Tuesday, August 20, 2013

Isagoge

In Dellys a few years ago, local writer A. Chabani was kind enough to show me the following manuscript page, all that was left of a larger work:
The two-layered commentary struck me, of course – the red is the original text, the black is the commentary, and the margins seem to be commentary on the commentary – but what really got my attention was the curious word إيساغوجي īsāghūjī, prominently displayed in the middle right-hand side. It looked like a Greek word, but I had never heard it before – and what was a Greek word doing in an Arabic manuscript from a little town in Algeria, which could hardly be older than the 18th century?

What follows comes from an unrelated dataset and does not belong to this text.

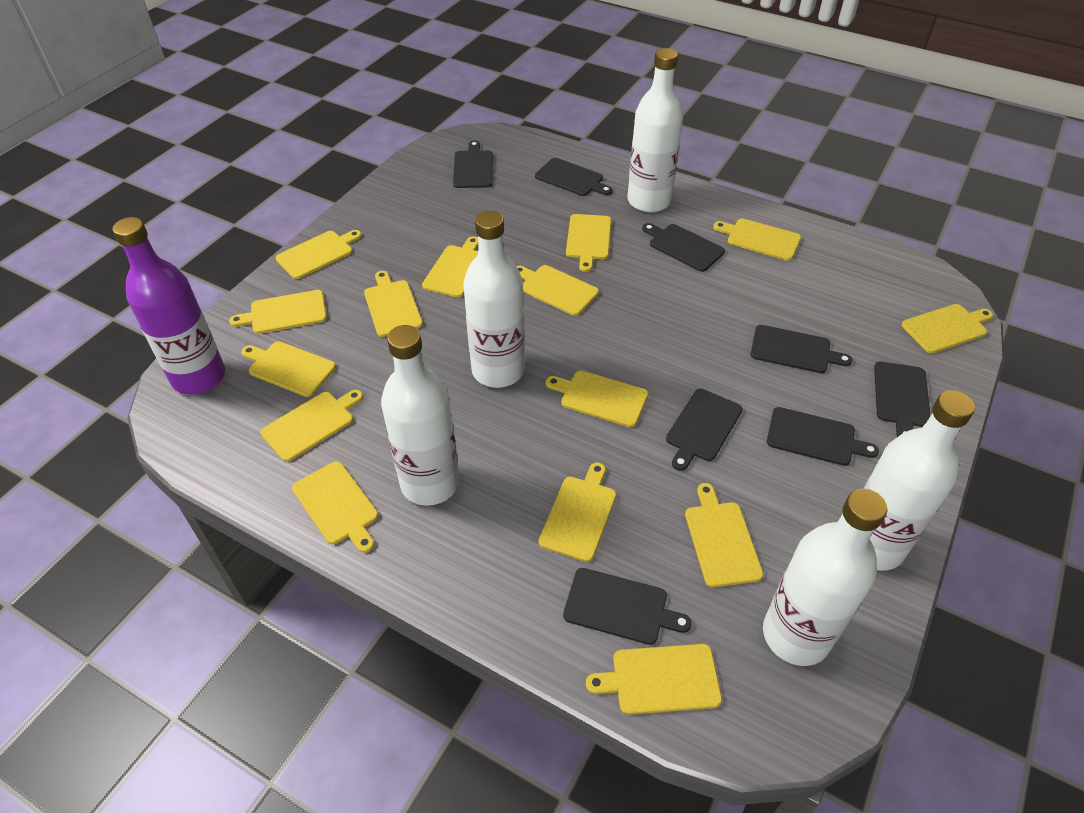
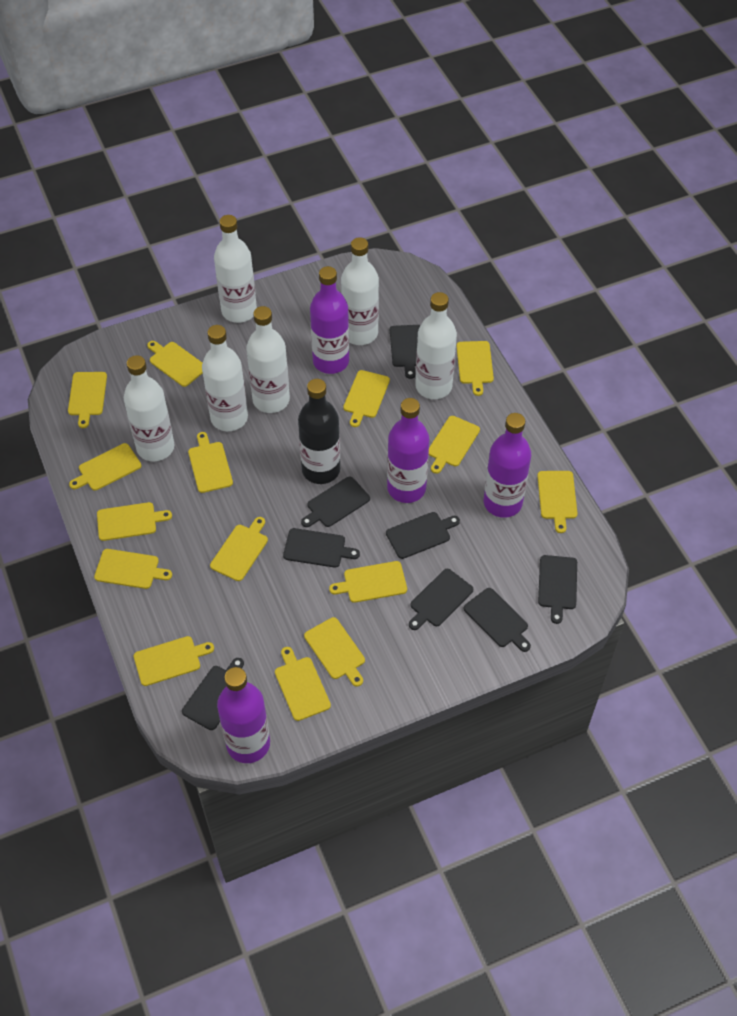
black bottle: none = 0 -> [298,379,340,484] = 1
purple bottle: [113,217,225,395] = 1 -> [217,667,270,763] [310,266,349,374] [387,398,429,503] [484,413,531,518] = 4
white bottle: [381,325,460,506] [463,211,525,388] [627,48,683,212] [763,489,888,666] [863,390,975,571] = 5 -> [124,355,174,461] [202,325,248,431] [214,215,257,323] [246,306,290,413] [341,237,379,345] [415,292,457,399] = 6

A closer look at the page confirmed my guess about the word’s origin: it says:

إيساغوجي ...وهو لفظ يوناني علم على الكلمات الخمس التي هي الجنس والفصل والنوع والخاصة والعرض
Eisagōgē... is a Greek proper expression for the five words, which are: genus, difference, species, property, and accident.”
Actually, eisagōgē (Εἰσαγωγή) in Greek means "introduction". But those five words should ring a bell for any philosophers reading this; they relate to Aristotelian logic, which indeed appears to be the topic of the work from which this page is taken. So how is it that some religious scholar from pre-colonial Dellys came to be studying Aristotelian logic?

It turns out that around 270 AD, in the heyday of the Roman Empire, a Neoplatonist philosopher from Lebanon named Porphyry wrote, in Greek, a little introduction to Aristotelian logic, and gave it the title Eisagogē. This work became a standard textbook of logic both in the Middle East and (via Boethius' Latin translation) in Europe. It was translated into Syriac in the 5th century, and from Syriac into Arabic in the 9th. It thus became an important reference point for the study of logic among Arabic speakers; Averroës was only the most famous of dozens who wrote commentaries on it. In fact, the particular commentary in this picture is apparently not online, and I haven't been able to identify it; if some reader happens to be familiar with it, let me know!

The study of Aristotelian logic became part of the curriculum in Algeria, as elsewhere, and continued at least into the 20th century in the zaouias; its influence is obvious in such works as al-Sanūsī's creed. There was some controversy over its validity, however, as Ibn Khaldun points out.

Back in high school, a friend of mine once reflected that the history books he had read generally presented ancient Egyptian civilisation as a predecessor to Western civilisation; it had never occurred to him before that it might be regarded as a predecessor to, say, the civilisation of modern Egyptians. That cuts both ways. Arab-Islamic civilisation is less self-consciously modelled on the Greeks than Western civilisation, but it has been profoundly influenced by their legacy just as the West has.

2 comments:

mujahid7ia said...

Very interesting post, thanks! I have a few commentaries on the Isagoge and this one does not match any of them.

However, I did hear that there were various Arabic introductions to mantiq titled ايساغوجي but that the most popular one by far was that of Athir al-Din al-Abhari, which was studied across the Islamic world (and still is studied). I can confirm that based on the matn in this image, it is that of Al-Abhari.

Aristotelian logic is still studied pretty widely in traditional Islamic studies; for example, the Indian madrasah system.

Lameen Souag الأمين سواق said...

Thanks for the identification! I'll have to have a look at al-Abhari's work sometime.